Luckily, the bumpy roads, together with the expertly blended remix of '80s music, seems to lull us into a warm stupor. We fall asleep to the sweet melodies of Bob Marley, "Stolen from Africa . brought to (South) America ."

When we awake, we are arriving in Uyuni, renowned for its expansive and surreal salt flats. We will be couch-surfing here, staying with locals found online, who are happy to open their homes to travellers.

This is free, reciprocal and one of the best ways I have ever travelled. It also involves exposing yourself to potentially socially vulnerable scenarios.

In Argentina, our couch-surfing host, Miguel, had accepted us with open arms, sending his home address and a poorly-worded English message that he may or may not be home when we arrived.

We finally navigated our way to Miguel's obscurely placed abode on the fringes of the town and tentatively knocked on the door. As anticipated, Miguel was not home and so we plonked outside his apartment to wait. When Miguel did arrive, he ushered us in and we soon discovered that the basic English he had used in his message was thanks to Google Translate.

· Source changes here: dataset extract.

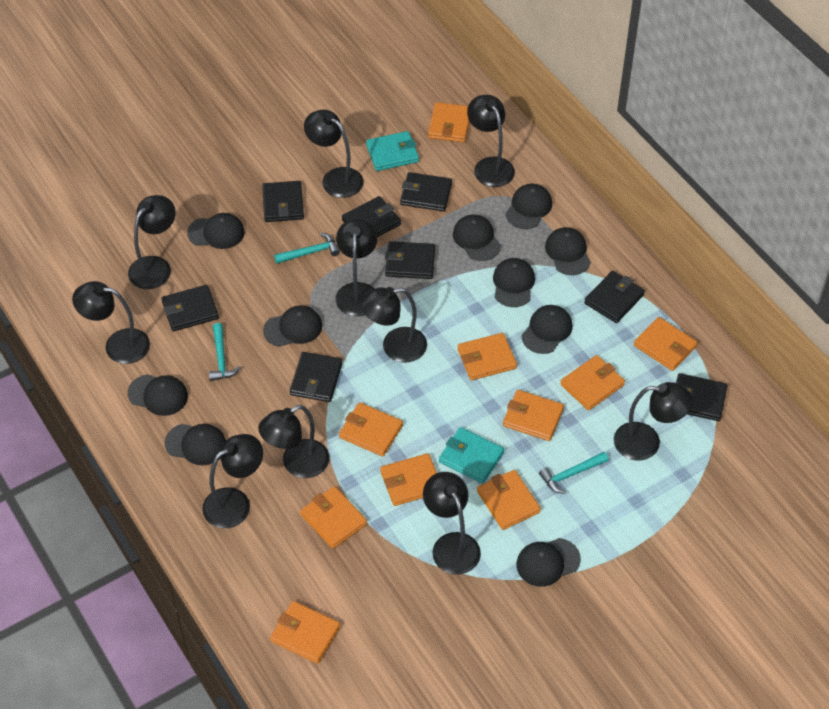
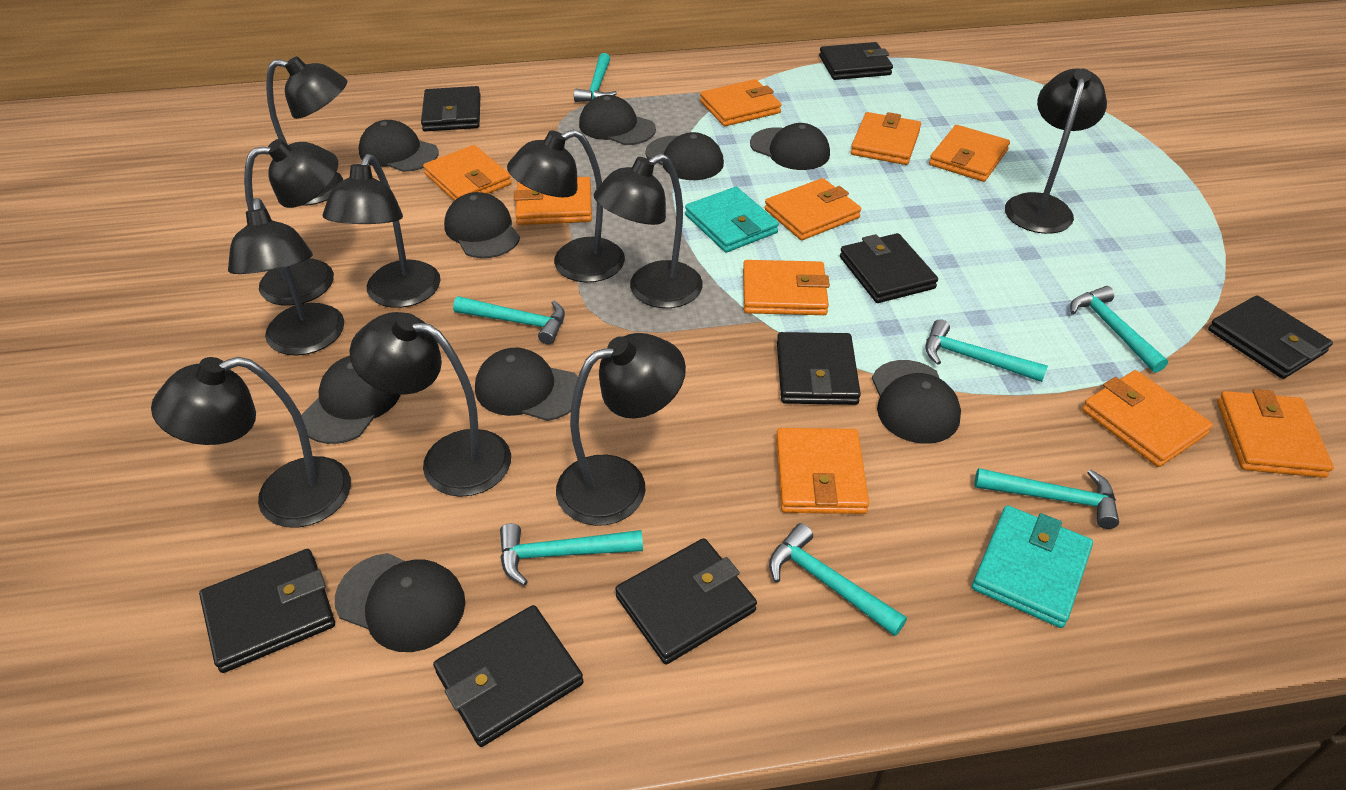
black cap: 10 -> 9
turquoise hammer: 3 -> 7

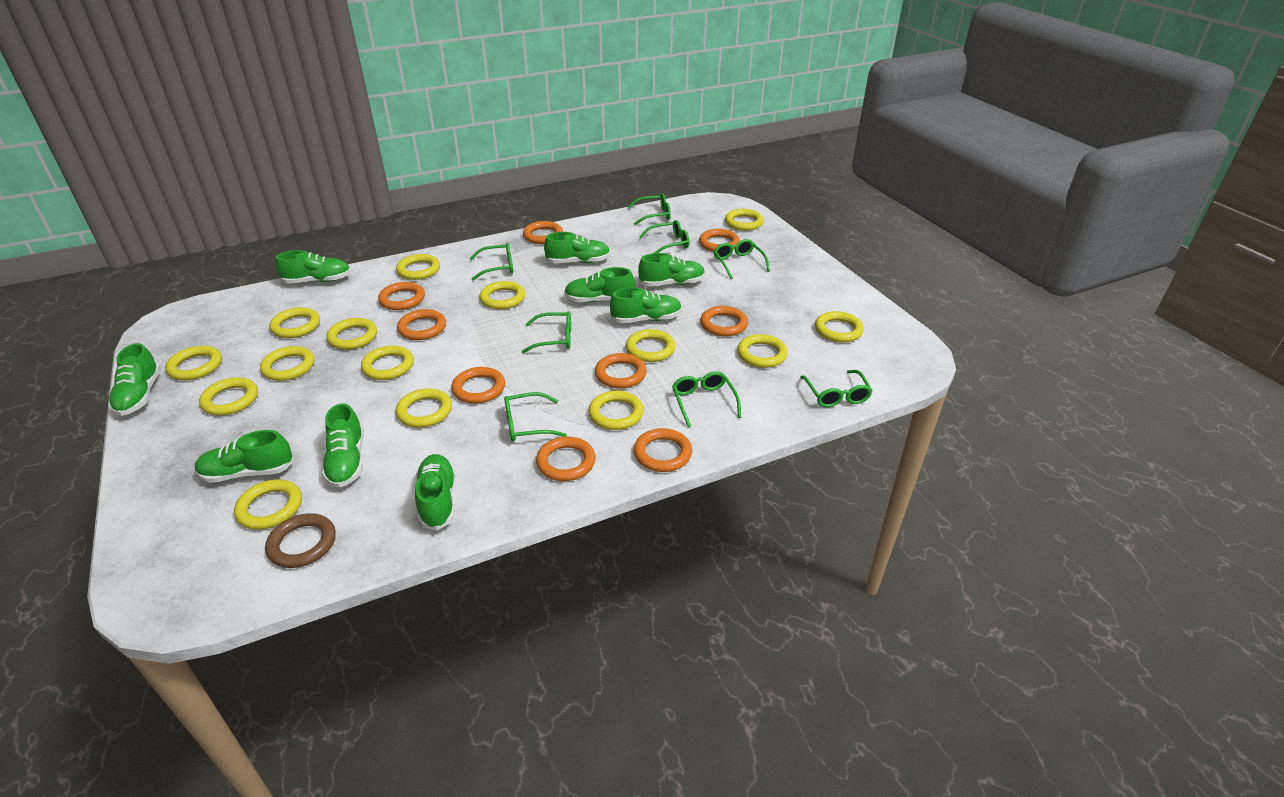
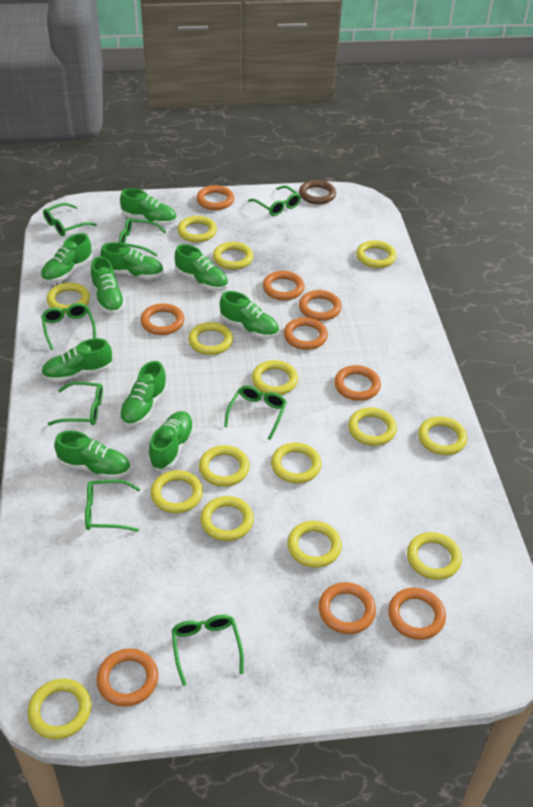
green shoe: 9 -> 10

As he shuffled through papers on his desk to find his English dictionary, a large carving knife fell from between the pages and clattered to the floor. "Por defensa," he smiled and continued his search.

My boyfriend and I glanced nervously at one another, uncertain whether to run or laugh. We chose the latter and slotted the moment into one of the erratic and exhilarating uncertainties of our travels through South America.